Sur les frais d’instance :
8. Il y a lieu, dans les circonstances de l’espèce, de mettre à la charge de l’Etat une somme de 1 000 euros à verser à M. C au titre de l’article L. 761-1 du code de justice administrative.
O R D O N N E :
Article 1er :L’exécution de la décision implicite du préfet de l’Isère est suspendue.
Article 2 :Il est enjoint à la préfète de l’Isère de délivrer, à titre provisoire, un titre de séjour portant la mention « vie privée et familiale » à M. C dans un délai de deux mois à compter de la notification de la présente ordonnance et, dans l’attente, de lui délivrer un document provisoire justifiant de la régularité de son séjour et l’autorisant à travailler dans un délai de cinq jours à compter de la notification de la présente ordonnance.
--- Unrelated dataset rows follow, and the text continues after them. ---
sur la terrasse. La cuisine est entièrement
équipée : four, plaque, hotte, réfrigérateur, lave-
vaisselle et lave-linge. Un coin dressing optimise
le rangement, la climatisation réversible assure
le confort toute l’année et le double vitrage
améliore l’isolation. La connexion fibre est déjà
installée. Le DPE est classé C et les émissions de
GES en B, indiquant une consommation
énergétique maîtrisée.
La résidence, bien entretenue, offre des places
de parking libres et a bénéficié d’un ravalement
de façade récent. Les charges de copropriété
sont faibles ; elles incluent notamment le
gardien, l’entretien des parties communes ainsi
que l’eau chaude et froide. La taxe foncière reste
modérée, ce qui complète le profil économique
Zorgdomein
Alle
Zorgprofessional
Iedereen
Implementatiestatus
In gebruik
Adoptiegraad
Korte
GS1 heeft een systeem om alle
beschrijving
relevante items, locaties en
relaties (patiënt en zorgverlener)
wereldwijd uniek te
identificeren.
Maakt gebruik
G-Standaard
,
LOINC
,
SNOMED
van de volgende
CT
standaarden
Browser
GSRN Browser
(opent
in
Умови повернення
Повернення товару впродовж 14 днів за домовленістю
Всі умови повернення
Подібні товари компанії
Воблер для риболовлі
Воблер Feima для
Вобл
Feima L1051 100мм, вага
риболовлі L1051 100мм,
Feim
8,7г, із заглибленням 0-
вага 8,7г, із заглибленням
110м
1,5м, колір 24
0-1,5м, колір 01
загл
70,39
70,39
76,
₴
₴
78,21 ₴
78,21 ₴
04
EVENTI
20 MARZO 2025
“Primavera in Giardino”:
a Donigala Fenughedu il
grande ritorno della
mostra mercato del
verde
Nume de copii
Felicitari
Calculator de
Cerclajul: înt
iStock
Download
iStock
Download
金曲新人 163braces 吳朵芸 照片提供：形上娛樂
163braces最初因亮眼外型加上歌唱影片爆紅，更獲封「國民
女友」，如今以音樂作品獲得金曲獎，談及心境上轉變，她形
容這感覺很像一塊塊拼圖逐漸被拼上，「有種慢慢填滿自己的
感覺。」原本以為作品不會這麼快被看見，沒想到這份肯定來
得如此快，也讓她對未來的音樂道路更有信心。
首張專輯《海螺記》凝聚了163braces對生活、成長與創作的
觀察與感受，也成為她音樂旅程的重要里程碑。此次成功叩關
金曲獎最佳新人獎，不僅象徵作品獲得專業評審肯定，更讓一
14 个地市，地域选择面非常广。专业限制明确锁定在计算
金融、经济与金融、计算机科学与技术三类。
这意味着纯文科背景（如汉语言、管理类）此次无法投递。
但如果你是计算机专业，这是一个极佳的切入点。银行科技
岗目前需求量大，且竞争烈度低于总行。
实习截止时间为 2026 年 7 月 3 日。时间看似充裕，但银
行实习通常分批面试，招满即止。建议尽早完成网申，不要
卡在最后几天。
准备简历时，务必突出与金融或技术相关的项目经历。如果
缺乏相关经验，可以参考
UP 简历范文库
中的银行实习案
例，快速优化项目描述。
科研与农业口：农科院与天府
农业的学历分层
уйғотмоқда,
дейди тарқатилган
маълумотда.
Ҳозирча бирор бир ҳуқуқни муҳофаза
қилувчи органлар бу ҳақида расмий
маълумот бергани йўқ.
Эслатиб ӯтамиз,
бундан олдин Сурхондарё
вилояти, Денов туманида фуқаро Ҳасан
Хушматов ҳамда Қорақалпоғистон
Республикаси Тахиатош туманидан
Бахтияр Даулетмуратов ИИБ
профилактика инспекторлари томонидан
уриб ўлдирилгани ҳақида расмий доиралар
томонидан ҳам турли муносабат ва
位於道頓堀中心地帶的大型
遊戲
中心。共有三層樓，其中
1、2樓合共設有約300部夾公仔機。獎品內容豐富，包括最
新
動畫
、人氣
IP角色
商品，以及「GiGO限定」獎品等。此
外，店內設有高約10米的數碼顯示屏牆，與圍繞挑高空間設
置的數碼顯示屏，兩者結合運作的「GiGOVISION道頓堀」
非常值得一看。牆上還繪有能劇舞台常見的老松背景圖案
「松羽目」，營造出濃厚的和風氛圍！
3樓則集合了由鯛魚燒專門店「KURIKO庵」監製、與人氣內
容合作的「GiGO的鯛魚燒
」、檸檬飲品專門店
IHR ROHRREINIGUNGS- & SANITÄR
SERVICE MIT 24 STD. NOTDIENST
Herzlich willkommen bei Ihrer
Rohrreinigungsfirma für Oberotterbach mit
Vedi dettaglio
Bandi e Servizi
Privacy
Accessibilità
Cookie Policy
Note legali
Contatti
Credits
Article 3 :L’Etat versera une somme de 1 000 euros à M. C au titre de l’article L. 761-1 du code de justice administrative.
Article 4 :La présente ordonnance sera notifiée à M. C, à Me Lantheaume et au ministre de l’intérieur.
Copie en sera adressée à la préfète de l’Isère.
Fait à Grenoble le 5 décembre 2024.
Le juge des référés,
J. B
La greffière,
A. Zanon
La République mande et ordonne au ministre de l’intérieur en ce qui le concerne ou à tous commissaires de justice à ce requis en ce qui concerne les voies de droit commun, contre les parties privées, de pourvoir à l’exécution de la présente décision.